2.7 novel Compound 1 ameliorates neuroinflammation caused by scopolamine

In the study, the levels of IL-1 beta, IL-6 and TNF-a in the serum of the model group C57 mice are obviously increased relative to the blank group (p is less than 0.0001) by injecting scopolamine intraperitoneally, and the C57 mice of each administration group are also subjected to inflammatory injury with different degrees by injecting scopolamine intraperitoneally. Compared with the model group, the compound 1 can obviously reduce the level of IL-1 beta, IL-6 and TNF-a in the serum of C57 mice when being administrated at 400mg/kg (p is less than 0.05). When administered at low doses, the levels of IL-1 β, IL-6, TNF-a were reduced, but not significantly, as shown in FIGS. 8 (a), (b), (c). The experimental result shows that the compound 1 has obvious inflammation inhibition effect under high dosage and reduces inflammatory injury.

Claims

1. Stilbene compounds separated from Lhasa rhubarb are characterized in that the structural formula of the stilbene compounds is shown as a formula I or a formula II:

2. a method for separating the stilbene compound of claim 1 from Rheum lhasaense, which comprises:

(1) Pulverizing Rheum palmatum L, extracting with 40-98% ethanol, and concentrating under reduced pressure to obtain extract; (2) Extracting the extract to obtain chloroform fraction, ethyl acetate fraction, n-butanol fraction and water fraction; (3) Loading an ethyl acetate part sample into an MCI filler chromatographic column, and leaching with 30%, 50%, 70% and 100% ethanol solvents respectively; wherein the compound of formula I and the compound of formula II are separated from the fraction eluted by 50% ethanol.

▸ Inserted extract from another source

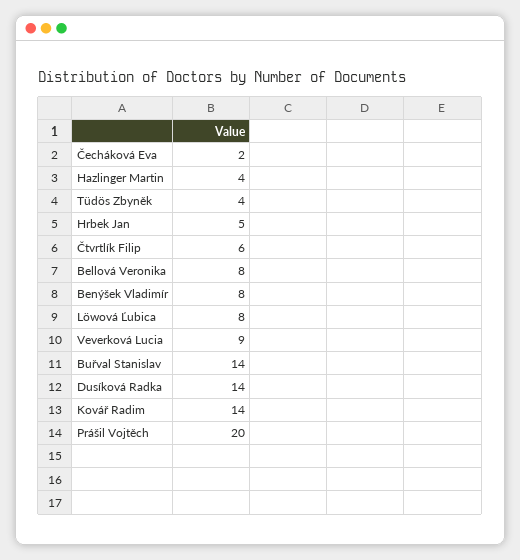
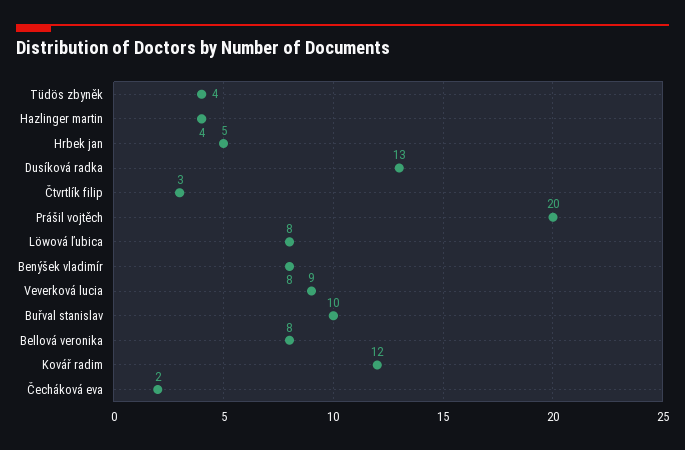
Čtvrtlík Filip: 6 -> 3
Buřval Stanislav: 14 -> 10
Dusíková Radka: 14 -> 13
Kovář Radim: 14 -> 12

3. The method of claim 2, wherein the ethanol in step (1) is 95% ethanol.

4. The method of claim 2, wherein in step (3) 4-5 column volumes are eluted per solvent.

5. Use of a stilbene compound as defined in claim 1 in the preparation of acetylcholinesterase inhibitors.

6. Use of the stilbene compound of claim 1 in the preparation of a medicament for the treatment of neurodegenerative diseases.

7. A pharmaceutical composition for treating neurodegenerative diseases, which comprises a prophylactically or therapeutically effective amount of the stilbene compound or pharmaceutically acceptable salt thereof according to claim 1 in combination with a pharmaceutically acceptable carrier; the neurodegenerative disease comprises Alzheimer disease, parkinson disease or Huntington disease.